Our experience (matching other researchers [41, 53]) is that bidirectional argument binding is the leading cause of precision loss in a unification-based analysis. This problem can either be solved either by using context sensitivity, or a subset-based analysis. Note that adding context sensitivity to a subset-based analysis has been shown to only provide a marginal increase in precision [55] and can be impractically expensive [103, 102].

• Using a cloning-based context-sensitive analysis can yield far more accurate points-to results than using a static naming scheme for heap and stack objects [92, 103, 140]. The effect is most pronounced in programs that use a large amount of heap allocated data and have few static allocation sites. For example, the 175.vpr, 300.twolf, and 252.eon programs which have simple wrapper functions around malloc that prevent the context-insensitive algorithms from detecting the independence of any memory allocated from these wrappers. While special

purpose tricks [62] can be used to address this problem in limited cases, only full context sen-sitivity can address the problem in its full generality. Note that context sensitive algorithms that name heap objects by their static allocation site will suffer the same precision problems as context-insensitive algorithms for such programs.

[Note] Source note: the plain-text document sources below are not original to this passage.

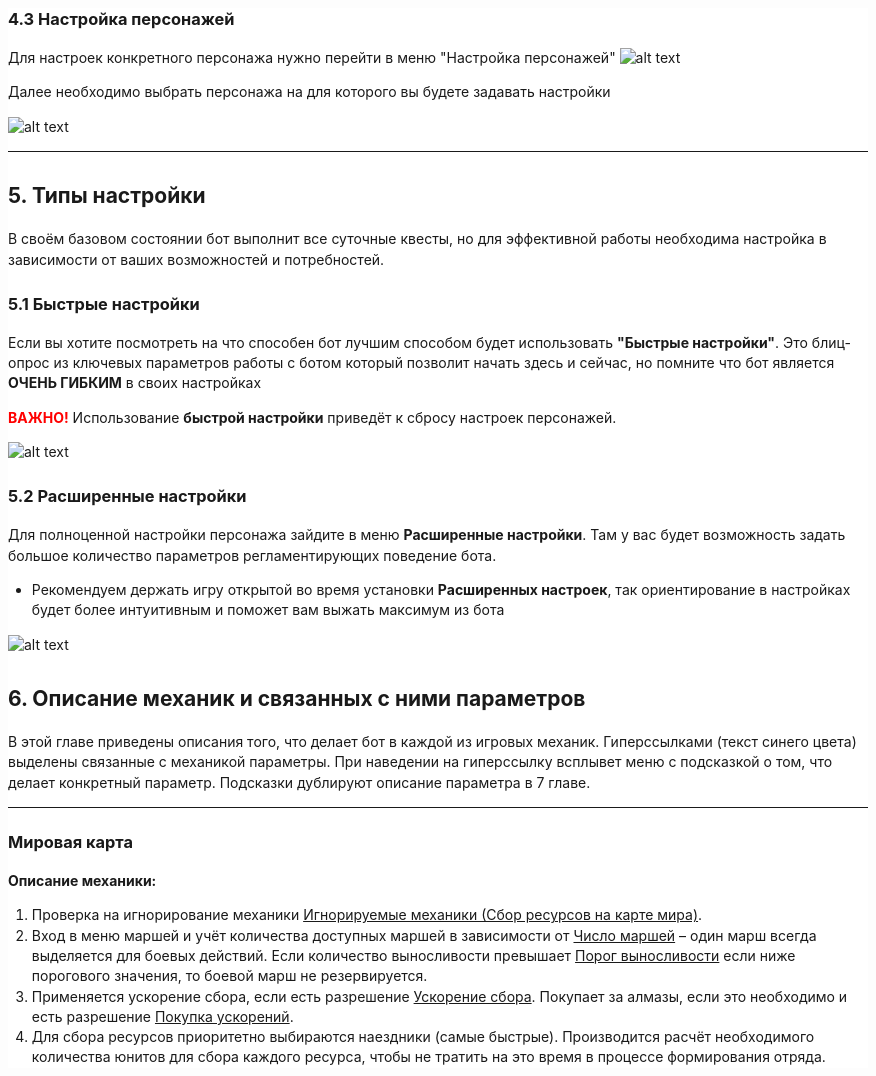 ### 4.3 Настройка персонажей

Для настроек конкретного персонажа нужно перейти в меню "Настройка персонажей"
![alt text](image-25.png)

Далее необходимо выбрать персонажа на для которого вы будете задавать настройки

![alt text](image-30.png)

---

## 5. Типы настройки

В своём базовом состоянии бот выполнит все суточные квесты, но для эффективной работы необходима настройка в зависимости от ваших возможностей и потребностей.

### 5.1 Быстрые настройки

Если вы хотите посмотреть на что способен бот лучшим способом будет использовать **"Быстрые настройки"**. Это блиц-опрос из ключевых параметров работы с ботом который позволит начать здесь и сейчас, но помните что бот является **ОЧЕНЬ ГИБКИМ** в своих настройках

**<span style="color:RED">ВАЖНО!</span>** Использование **быстрой настройки** приведёт к сбросу настроек персонажей.

![alt text](image-31.png)

### 5.2 Расширенные настройки

Для полноценной настройки персонажа зайдите в меню **Расширенные настройки**. Там у вас будет возможность задать большое количество параметров регламентирующих поведение бота. 

* Рекомендуем держать игру открытой во время установки **Расширенных настроек**, так ориентирование в настройках будет более интуитивным и поможет вам выжать максимум из бота

![alt text](image-32.png)

## 6. Описание механик и связанных с ними параметров

В этой главе приведены описания того, что делает бот в каждой из игровых механик. Гиперссылками (текст синего цвета) выделены связанные с механикой параметры. При наведении на гиперссылку всплывет меню с подсказкой о том, что делает конкретный параметр. 
Подсказки дублируют описание параметра в 7 главе.

---

### Мировая карта
**Описание механики:**
1. Проверка на игнорирование механики [Игнорируемые механики (Сбор ресурсов на карте мира)](#ignor_states "Выберанные механики которые будут игнорироваться при работе бота").
2. Вход в меню маршей и учёт количества доступных маршей в зависимости от [Число маршей](#march_max_count "Количество маршей доступных для сбора ресурсов и походов на логово зомби. Количество доступных маршей можно узнать внутри игры [Меню командира=>Усиления=>Усиления Марша=>Лимит Марша]") – один марш всегда выделяется для боевых действий. Если количество выносливости превышает [Порог выносливости](#stamina_threshold "Значение минимального количества выносливости, при достижении которого будет резервироваться один боевой марш, для участия в походах на логова зомби") если ниже порогового значения, то боевой марш не резервируется.
3. Применяется ускорение сбора, если есть разрешение [Ускорение сбора](#усиление-убежища-ускорение-сбора "Разрешение на применение ускорений для сбора ресурсов"). Покупает за алмазы, если это необходимо и есть разрешение [Покупка ускорений](#усиление-убежища-покупка-ускорений "Разрешение на покупку ускорений за алмазы").
4. Для сбора ресурсов приоритетно выбираются наездники (самые быстрые). Производится расчёт необходимого количества юнитов для сбора каждого ресурса, чтобы не тратить на это время в процессе формирования отряда.  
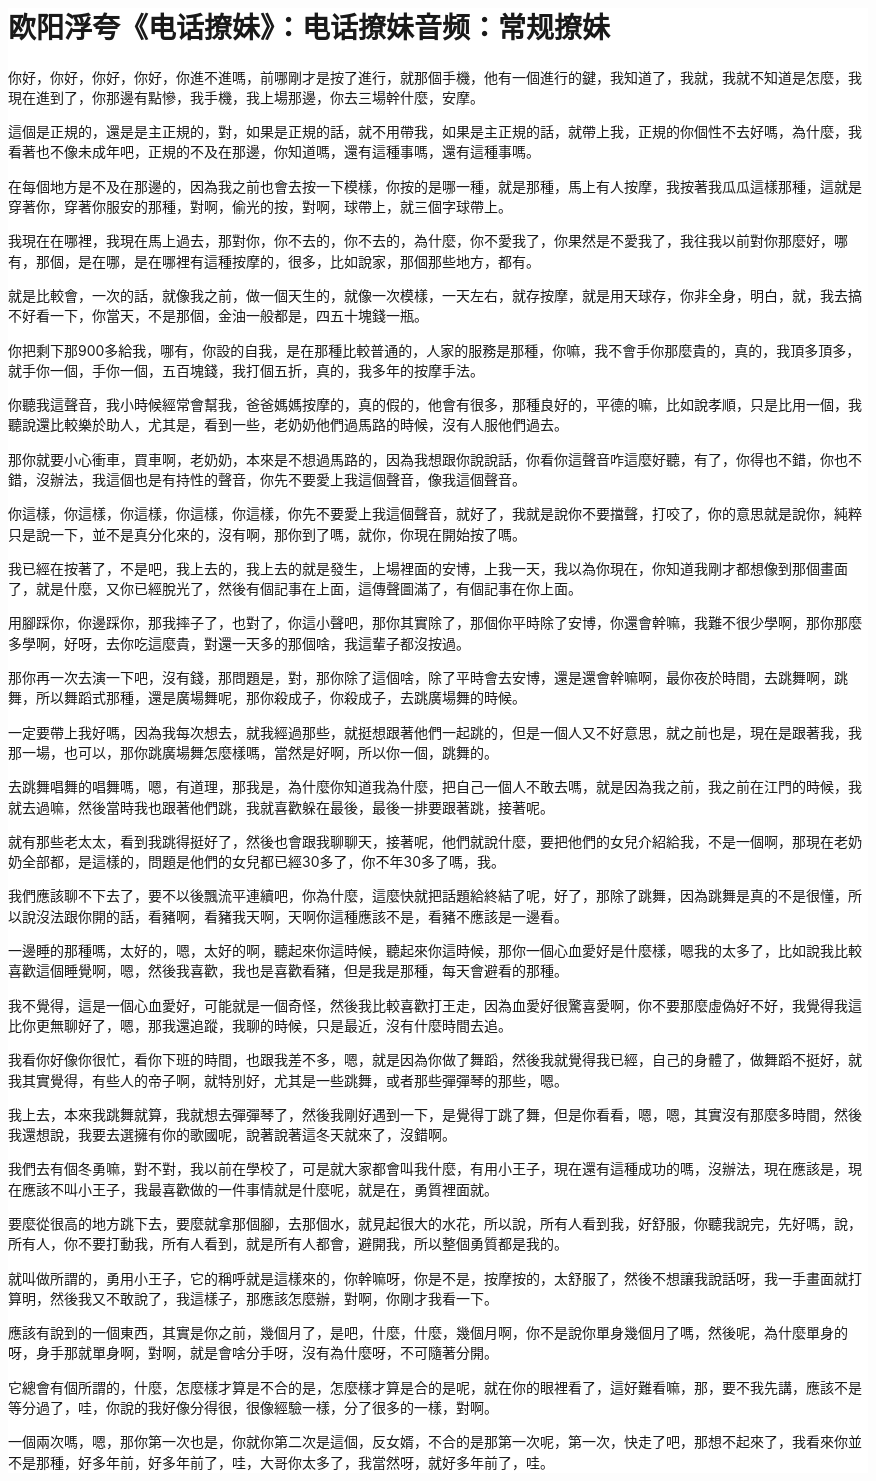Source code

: # 欧阳浮夸《电话撩妹》：电话撩妹音频：常规撩妹

你好，你好，你好，你好，你進不進嗎，前哪剛才是按了進行，就那個手機，他有一個進行的鍵，我知道了，我就，我就不知道是怎麼，我現在進到了，你那邊有點慘，我手機，我上場那邊，你去三場幹什麼，安摩。

這個是正規的，還是是主正規的，對，如果是正規的話，就不用帶我，如果是主正規的話，就帶上我，正規的你個性不去好嗎，為什麼，我看著也不像未成年吧，正規的不及在那邊，你知道嗎，還有這種事嗎，還有這種事嗎。

在每個地方是不及在那邊的，因為我之前也會去按一下模樣，你按的是哪一種，就是那種，馬上有人按摩，我按著我瓜瓜這樣那種，這就是穿著你，穿著你服安的那種，對啊，偷光的按，對啊，球帶上，就三個字球帶上。

我現在在哪裡，我現在馬上過去，那對你，你不去的，你不去的，為什麼，你不愛我了，你果然是不愛我了，我往我以前對你那麼好，哪有，那個，是在哪，是在哪裡有這種按摩的，很多，比如說家，那個那些地方，都有。

就是比較會，一次的話，就像我之前，做一個天生的，就像一次模樣，一天左右，就存按摩，就是用天球存，你非全身，明白，就，我去搞不好看一下，你當天，不是那個，金油一般都是，四五十塊錢一瓶。

你把剩下那900多給我，哪有，你設的自我，是在那種比較普通的，人家的服務是那種，你嘛，我不會手你那麼貴的，真的，我頂多頂多，就手你一個，手你一個，五百塊錢，我打個五折，真的，我多年的按摩手法。

你聽我這聲音，我小時候經常會幫我，爸爸媽媽按摩的，真的假的，他會有很多，那種良好的，平德的嘛，比如說孝順，只是比用一個，我聽說還比較樂於助人，尤其是，看到一些，老奶奶他們過馬路的時候，沒有人服他們過去。

那你就要小心衝車，買車啊，老奶奶，本來是不想過馬路的，因為我想跟你說說話，你看你這聲音咋這麼好聽，有了，你得也不錯，你也不錯，沒辦法，我這個也是有持性的聲音，你先不要愛上我這個聲音，像我這個聲音。

你這樣，你這樣，你這樣，你這樣，你這樣，你先不要愛上我這個聲音，就好了，我就是說你不要擋聲，打咬了，你的意思就是說你，純粹只是說一下，並不是真分化來的，沒有啊，那你到了嗎，就你，你現在開始按了嗎。

我已經在按著了，不是吧，我上去的，我上去的就是發生，上場裡面的安博，上我一天，我以為你現在，你知道我剛才都想像到那個畫面了，就是什麼，又你已經脫光了，然後有個記事在上面，這傳聲圖滿了，有個記事在你上面。

用腳踩你，你邊踩你，那我摔子了，也對了，你這小聲吧，那你其實除了，那個你平時除了安博，你還會幹嘛，我難不很少學啊，那你那麼多學啊，好呀，去你吃這麼貴，對還一天多的那個啥，我這輩子都沒按過。

那你再一次去演一下吧，沒有錢，那問題是，對，那你除了這個啥，除了平時會去安博，還是還會幹嘛啊，最你夜於時間，去跳舞啊，跳舞，所以舞蹈式那種，還是廣場舞呢，那你殺成子，你殺成子，去跳廣場舞的時候。

一定要帶上我好嗎，因為我每次想去，就我經過那些，就挺想跟著他們一起跳的，但是一個人又不好意思，就之前也是，現在是跟著我，我那一場，也可以，那你跳廣場舞怎麼樣嗎，當然是好啊，所以你一個，跳舞的。

去跳舞唱舞的唱舞嗎，嗯，有道理，那我是，為什麼你知道我為什麼，把自己一個人不敢去嗎，就是因為我之前，我之前在江門的時候，我就去過嘛，然後當時我也跟著他們跳，我就喜歡躲在最後，最後一排要跟著跳，接著呢。

就有那些老太太，看到我跳得挺好了，然後也會跟我聊聊天，接著呢，他們就說什麼，要把他們的女兒介紹給我，不是一個啊，那現在老奶奶全部都，是這樣的，問題是他們的女兒都已經30多了，你不年30多了嗎，我。

我們應該聊不下去了，要不以後飄流平連續吧，你為什麼，這麼快就把話題給終結了呢，好了，那除了跳舞，因為跳舞是真的不是很懂，所以說沒法跟你開的話，看豬啊，看豬我天啊，天啊你這種應該不是，看豬不應該是一邊看。

一邊睡的那種嗎，太好的，嗯，太好的啊，聽起來你這時候，聽起來你這時候，那你一個心血愛好是什麼樣，嗯我的太多了，比如說我比較喜歡這個睡覺啊，嗯，然後我喜歡，我也是喜歡看豬，但是我是那種，每天會避看的那種。

我不覺得，這是一個心血愛好，可能就是一個奇怪，然後我比較喜歡打王走，因為血愛好很驚喜愛啊，你不要那麼虛偽好不好，我覺得我這比你更無聊好了，嗯，那我還追蹤，我聊的時候，只是最近，沒有什麼時間去追。

我看你好像你很忙，看你下班的時間，也跟我差不多，嗯，就是因為你做了舞蹈，然後我就覺得我已經，自己的身體了，做舞蹈不挺好，就我其實覺得，有些人的帝子啊，就特別好，尤其是一些跳舞，或者那些彈彈琴的那些，嗯。

我上去，本來我跳舞就算，我就想去彈彈琴了，然後我剛好遇到一下，是覺得丁跳了舞，但是你看看，嗯，嗯，其實沒有那麼多時間，然後我還想說，我要去選擁有你的歌國呢，說著說著這冬天就來了，沒錯啊。

我們去有個冬勇嘛，對不對，我以前在學校了，可是就大家都會叫我什麼，有用小王子，現在還有這種成功的嗎，沒辦法，現在應該是，現在應該不叫小王子，我最喜歡做的一件事情就是什麼呢，就是在，勇質裡面就。

要麼從很高的地方跳下去，要麼就拿那個腳，去那個水，就見起很大的水花，所以說，所有人看到我，好舒服，你聽我說完，先好嗎，說，所有人，你不要打動我，所有人看到，就是所有人都會，避開我，所以整個勇質都是我的。

就叫做所謂的，勇用小王子，它的稱呼就是這樣來的，你幹嘛呀，你是不是，按摩按的，太舒服了，然後不想讓我說話呀，我一手畫面就打算明，然後我又不敢說了，我這樣子，那應該怎麼辦，對啊，你剛才我看一下。

應該有說到的一個東西，其實是你之前，幾個月了，是吧，什麼，什麼，幾個月啊，你不是說你單身幾個月了嗎，然後呢，為什麼單身的呀，身手那就單身啊，對啊，就是會啥分手呀，沒有為什麼呀，不可隨著分開。

它總會有個所謂的，什麼，怎麼樣才算是不合的是，怎麼樣才算是合的是呢，就在你的眼裡看了，這好難看嘛，那，要不我先講，應該不是等分過了，哇，你說的我好像分得很，很像經驗一樣，分了很多的一樣，對啊。

一個兩次嗎，嗯，那你第一次也是，你就你第二次是這個，反女婿，不合的是那第一次呢，第一次，快走了吧，那想不起來了，我看來你並不是那種，好多年前，好多年前了，哇，大哥你太多了，我當然呀，就好多年前了，哇。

Overall, these numbers show that the raw alias disambiguation precision of DSA is comparable to Andersen’s algorithm in many cases (256.bzip2, 164.gzip, 183.equake, 176.gcc, 129.compress, etc), only occasionally slightly worse (197.parser, 255.vortex), and far better in several (181.mcf, 175.vpr, 186.crafty, 300.twolf, 172.mgrid, fpgrowth, NAMD, etc). Cases where Andersen’s algorithm is more precise than DSA show cases where the precision advantage of a subset-based (instead of unification-base) approach out-weigh the precision advantage of using a context-sensitive (instead of a context-insensitive) approach.